‘Frontstage and backstage at the Magic Clock, Easter lunchtime 1969’
The Magic Clock, Roe Street, 1968. Courtesy of Liverpool Record Office, Liverpool Libraries.
Dr Jo Stanley, creative historian, made a textile artwork of the interior of the Magic Clock pub, Roe Street, Liverpool, especially for our Tales from the city exhibition. Jo, originally from Crosby, was a barmaid at the pub, over Christmas 1968 and Easter 1969, in vacations from teacher training college.
The Magic Clock was popular with gay men. It was situated in Liverpool’s original ‘gay quarter’ around Queen Square.
Jo tells us more -
Textile artwork of the interior of the Magic Clock, Jo Stanley, 2017
Hand-drawn plan of the interior of the Magic Clock, Jo Stanley, 2017
Jo also drew this plan of the interior of the pub, which you can see on display in the exhibition adjacent to her artwork.
‘Re-texturing history’, making textile art with historical photos transferred to fabric is just one of Jo Stanley’s many research areas. “This seems to me to be a way of adding another dimension to history, especially using old clothes and photoshopped images”. For further information about Jo’s research and work please see www.jostanley.biz
In the exhibition you can also watch a film, created by Hurricane Films, of Cloud Downey talking about his experiences of being gay in Liverpool during the 1950s and going to the Magic Clock.

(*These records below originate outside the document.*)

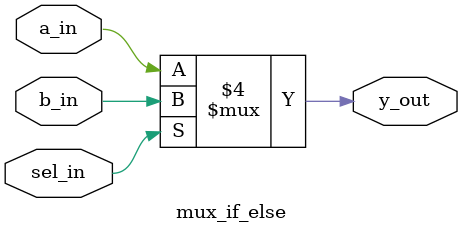
<source format=v>
`timescale 1ns / 1ps


module mux_if_else(input a_in,
                   input b_in,
                   input sel_in,
                   output reg y_out

    );
    always@*
    if(sel_in==1)
       y_out=b_in;
     else
       y_out=a_in;
      
endmodule

</source>
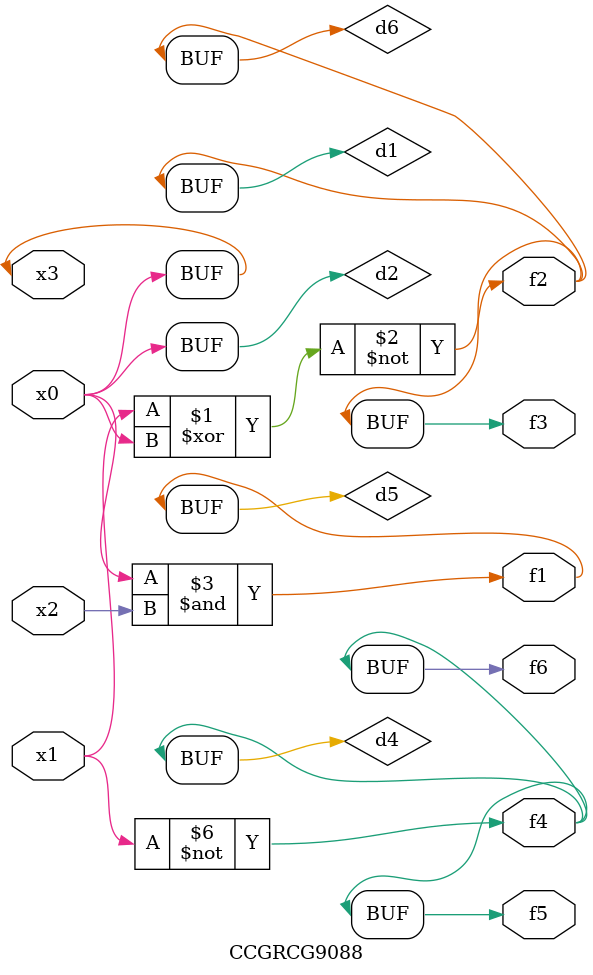
<source format=v>
module CCGRCG9088(
	input x0, x1, x2, x3,
	output f1, f2, f3, f4, f5, f6
);

	wire d1, d2, d3, d4, d5, d6;

	xnor (d1, x1, x3);
	buf (d2, x0, x3);
	nand (d3, x0, x2);
	not (d4, x1);
	nand (d5, d3);
	or (d6, d1);
	assign f1 = d5;
	assign f2 = d6;
	assign f3 = d6;
	assign f4 = d4;
	assign f5 = d4;
	assign f6 = d4;
endmodule

</source>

“In my time it wasn’t a rollicking camp sort of pub. Nor was it full of sailors or those who fancied them. It felt like a safe space but not iconic, poncey or pioneering. My favourite customer was Daisy/ Geoffrey, a Bebington hairdresser who slightly cross-dressed. The other customer who stood out was a lunchtime guy called Johnny or Denny. He was an Irish building worker who flaunted his muscles, his gorgeous blue eyes alert for action. The clusters of businessmen ogled him. Whether men went into the ladies or gents was their business. I got used to sharing mascara and hesitating about whether to say she or he. It made me very accepting of diversity.
This textile art piece sums up the essence of the Magic Clock as I remember it. It's got the traditional pub furniture such as the red leather barstools and the jukebox. But it's also comprised of gritty taboo matter: gendered toilet use and the "smutty" jokes made about the huge significance of difference and of the possibilities of transgression. The green Victorian-tiled boundaries of the Ladies and Gents are crucial, but already subverted.The copper-topped bar dominates. It’s presided over by me, the barmaid with velvet ribbon in her hair and by the nearby manager, John Shergold, his back to the Bass kegs below. John is represented by the conventional tie. Its conservative maleness links to the three businessmen. The chaps are eyeing up Denny, the sparkly-eyed stud-like building worker who hangs about in pristine white shirt and sweaty denims, exuding readiness to give anyone lunchtime attention in return for money. For me the key element in this artwork is the ugly gash of a buttonhole Daisy/Geoffrey made in his-her camel coat, because he wanted to dress as a ‘proper’ woman. It isn’t beautiful but it is authentic. It's my subjective history of the Magic Clock, a space that many decades later I re-understand”.